■ What you need to do
Convert every line of source text in the records below into a JSON list of strings, one string per line, leaving out blank lines.

Stored dataset items
= = = = = = =
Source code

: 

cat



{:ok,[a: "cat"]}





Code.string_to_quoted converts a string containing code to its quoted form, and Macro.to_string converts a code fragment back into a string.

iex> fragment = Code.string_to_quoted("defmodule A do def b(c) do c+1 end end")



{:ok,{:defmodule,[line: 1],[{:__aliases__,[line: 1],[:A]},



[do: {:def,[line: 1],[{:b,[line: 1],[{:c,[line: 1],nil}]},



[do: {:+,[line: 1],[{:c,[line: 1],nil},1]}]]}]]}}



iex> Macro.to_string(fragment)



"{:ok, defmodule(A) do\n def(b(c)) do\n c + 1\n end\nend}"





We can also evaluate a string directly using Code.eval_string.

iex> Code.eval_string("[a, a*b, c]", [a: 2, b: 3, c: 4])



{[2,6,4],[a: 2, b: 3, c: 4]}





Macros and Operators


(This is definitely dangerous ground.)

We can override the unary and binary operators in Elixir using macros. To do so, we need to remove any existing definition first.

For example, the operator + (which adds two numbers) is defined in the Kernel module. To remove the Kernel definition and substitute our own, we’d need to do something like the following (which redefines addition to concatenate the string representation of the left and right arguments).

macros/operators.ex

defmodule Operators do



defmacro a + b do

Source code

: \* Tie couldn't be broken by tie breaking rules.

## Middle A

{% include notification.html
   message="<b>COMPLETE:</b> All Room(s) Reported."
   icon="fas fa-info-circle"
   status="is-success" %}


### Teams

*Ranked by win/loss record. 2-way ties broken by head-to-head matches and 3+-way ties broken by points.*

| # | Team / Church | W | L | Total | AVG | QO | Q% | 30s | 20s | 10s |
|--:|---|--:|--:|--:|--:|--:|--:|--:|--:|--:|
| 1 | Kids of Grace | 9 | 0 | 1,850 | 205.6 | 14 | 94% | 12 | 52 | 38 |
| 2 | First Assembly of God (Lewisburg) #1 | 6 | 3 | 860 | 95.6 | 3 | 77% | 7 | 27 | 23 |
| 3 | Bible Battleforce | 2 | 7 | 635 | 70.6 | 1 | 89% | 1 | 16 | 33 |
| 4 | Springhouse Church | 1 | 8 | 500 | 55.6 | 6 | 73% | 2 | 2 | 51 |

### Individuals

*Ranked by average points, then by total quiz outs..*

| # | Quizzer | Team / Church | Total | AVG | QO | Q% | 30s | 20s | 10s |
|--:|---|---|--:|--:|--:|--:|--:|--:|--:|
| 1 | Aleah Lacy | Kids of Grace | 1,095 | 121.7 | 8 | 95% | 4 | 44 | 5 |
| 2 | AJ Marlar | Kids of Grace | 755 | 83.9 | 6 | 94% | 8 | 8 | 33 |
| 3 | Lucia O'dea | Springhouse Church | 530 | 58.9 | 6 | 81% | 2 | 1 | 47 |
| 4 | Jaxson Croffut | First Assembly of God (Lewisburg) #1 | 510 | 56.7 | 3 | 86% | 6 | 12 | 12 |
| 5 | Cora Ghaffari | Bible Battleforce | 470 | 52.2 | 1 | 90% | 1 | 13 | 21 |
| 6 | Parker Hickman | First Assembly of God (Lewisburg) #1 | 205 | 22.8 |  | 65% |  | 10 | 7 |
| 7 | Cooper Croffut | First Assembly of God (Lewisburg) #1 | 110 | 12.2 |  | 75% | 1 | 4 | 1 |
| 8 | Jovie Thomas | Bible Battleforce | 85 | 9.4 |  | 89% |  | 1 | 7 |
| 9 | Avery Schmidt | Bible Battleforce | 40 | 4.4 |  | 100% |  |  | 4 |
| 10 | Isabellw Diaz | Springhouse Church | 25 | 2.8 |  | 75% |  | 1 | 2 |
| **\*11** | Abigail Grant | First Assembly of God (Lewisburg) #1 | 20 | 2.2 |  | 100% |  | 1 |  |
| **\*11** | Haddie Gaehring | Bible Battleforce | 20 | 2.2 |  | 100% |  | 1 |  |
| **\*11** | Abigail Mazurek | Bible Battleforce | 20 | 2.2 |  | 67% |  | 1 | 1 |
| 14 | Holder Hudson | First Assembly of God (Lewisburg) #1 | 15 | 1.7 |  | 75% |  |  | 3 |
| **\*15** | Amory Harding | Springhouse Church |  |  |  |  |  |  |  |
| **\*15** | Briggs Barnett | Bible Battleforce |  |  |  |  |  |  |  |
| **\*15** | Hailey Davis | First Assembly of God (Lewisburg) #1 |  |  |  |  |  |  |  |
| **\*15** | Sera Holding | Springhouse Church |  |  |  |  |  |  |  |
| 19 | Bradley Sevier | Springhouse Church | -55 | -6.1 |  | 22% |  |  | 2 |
= = = = = = =
■ Exercise answer
[
  "Source code",
  ": ",
  "cat",
  "{:ok,[a: \"cat\"]}",
  "Code.string_to_quoted converts a string containing code to its quoted form, and Macro.to_string converts a code fragment back into a string.",
  "iex> fragment = Code.string_to_quoted(\"defmodule A do def b(c) do c+1 end end\")",
  "{:ok,{:defmodule,[line: 1],[{:__aliases__,[line: 1],[:A]},",
  "[do: {:def,[line: 1],[{:b,[line: 1],[{:c,[line: 1],nil}]},",
  "[do: {:+,[line: 1],[{:c,[line: 1],nil},1]}]]}]]}}",
  "iex> Macro.to_string(fragment)",
  "\"{:ok, defmodule(A) do\\n def(b(c)) do\\n c + 1\\n end\\nend}\"",
  "We can also evaluate a string directly using Code.eval_string.",
  "iex> Code.eval_string(\"[a, a*b, c]\", [a: 2, b: 3, c: 4])",
  "{[2,6,4],[a: 2, b: 3, c: 4]}",
  "Macros and Operators",
  "(This is definitely dangerous ground.)",
  "We can override the unary and binary operators in Elixir using macros. To do so, we need to remove any existing definition first.",
  "For example, the operator + (which adds two numbers) is defined in the Kernel module. To remove the Kernel definition and substitute our own, we’d need to do something like the following (which redefines addition to concatenate the string representation of the left and right arguments).",
  "macros/operators.ex",
  "defmodule Operators do",
  "defmacro a + b do",
  "Source code",
  ": \\* Tie couldn't be broken by tie breaking rules.",
  "## Middle A",
  "{% include notification.html",
  "   message=\"<b>COMPLETE:</b> All Room(s) Reported.\"",
  "   icon=\"fas fa-info-circle\"",
  "   status=\"is-success\" %}",
  "### Teams",
  "*Ranked by win/loss record. 2-way ties broken by head-to-head matches and 3+-way ties broken by points.*",
  "| # | Team / Church | W | L | Total | AVG | QO | Q% | 30s | 20s | 10s |",
  "|--:|---|--:|--:|--:|--:|--:|--:|--:|--:|--:|",
  "| 1 | Kids of Grace | 9 | 0 | 1,850 | 205.6 | 14 | 94% | 12 | 52 | 38 |",
  "| 2 | First Assembly of God (Lewisburg) #1 | 6 | 3 | 860 | 95.6 | 3 | 77% | 7 | 27 | 23 |",
  "| 3 | Bible Battleforce | 2 | 7 | 635 | 70.6 | 1 | 89% | 1 | 16 | 33 |",
  "| 4 | Springhouse Church | 1 | 8 | 500 | 55.6 | 6 | 73% | 2 | 2 | 51 |",
  "### Individuals",
  "*Ranked by average points, then by total quiz outs..*",
  "| # | Quizzer | Team / Church | Total | AVG | QO | Q% | 30s | 20s | 10s |",
  "|--:|---|---|--:|--:|--:|--:|--:|--:|--:|",
  "| 1 | Aleah Lacy | Kids of Grace | 1,095 | 121.7 | 8 | 95% | 4 | 44 | 5 |",
  "| 2 | AJ Marlar | Kids of Grace | 755 | 83.9 | 6 | 94% | 8 | 8 | 33 |",
  "| 3 | Lucia O'dea | Springhouse Church | 530 | 58.9 | 6 | 81% | 2 | 1 | 47 |",
  "| 4 | Jaxson Croffut | First Assembly of God (Lewisburg) #1 | 510 | 56.7 | 3 | 86% | 6 | 12 | 12 |",
  "| 5 | Cora Ghaffari | Bible Battleforce | 470 | 52.2 | 1 | 90% | 1 | 13 | 21 |",
  "| 6 | Parker Hickman | First Assembly of God (Lewisburg) #1 | 205 | 22.8 |  | 65% |  | 10 | 7 |",
  "| 7 | Cooper Croffut | First Assembly of God (Lewisburg) #1 | 110 | 12.2 |  | 75% | 1 | 4 | 1 |",
  "| 8 | Jovie Thomas | Bible Battleforce | 85 | 9.4 |  | 89% |  | 1 | 7 |",
  "| 9 | Avery Schmidt | Bible Battleforce | 40 | 4.4 |  | 100% |  |  | 4 |",
  "| 10 | Isabellw Diaz | Springhouse Church | 25 | 2.8 |  | 75% |  | 1 | 2 |",
  "| **\\*11** | Abigail Grant | First Assembly of God (Lewisburg) #1 | 20 | 2.2 |  | 100% |  | 1 |  |",
  "| **\\*11** | Haddie Gaehring | Bible Battleforce | 20 | 2.2 |  | 100% |  | 1 |  |",
  "| **\\*11** | Abigail Mazurek | Bible Battleforce | 20 | 2.2 |  | 67% |  | 1 | 1 |",
  "| 14 | Holder Hudson | First Assembly of God (Lewisburg) #1 | 15 | 1.7 |  | 75% |  |  | 3 |",
  "| **\\*15** | Amory Harding | Springhouse Church |  |  |  |  |  |  |  |",
  "| **\\*15** | Briggs Barnett | Bible Battleforce |  |  |  |  |  |  |  |",
  "| **\\*15** | Hailey Davis | First Assembly of God (Lewisburg) #1 |  |  |  |  |  |  |  |",
  "| **\\*15** | Sera Holding | Springhouse Church |  |  |  |  |  |  |  |",
  "| 19 | Bradley Sevier | Springhouse Church | -55 | -6.1 |  | 22% |  |  | 2 |"
]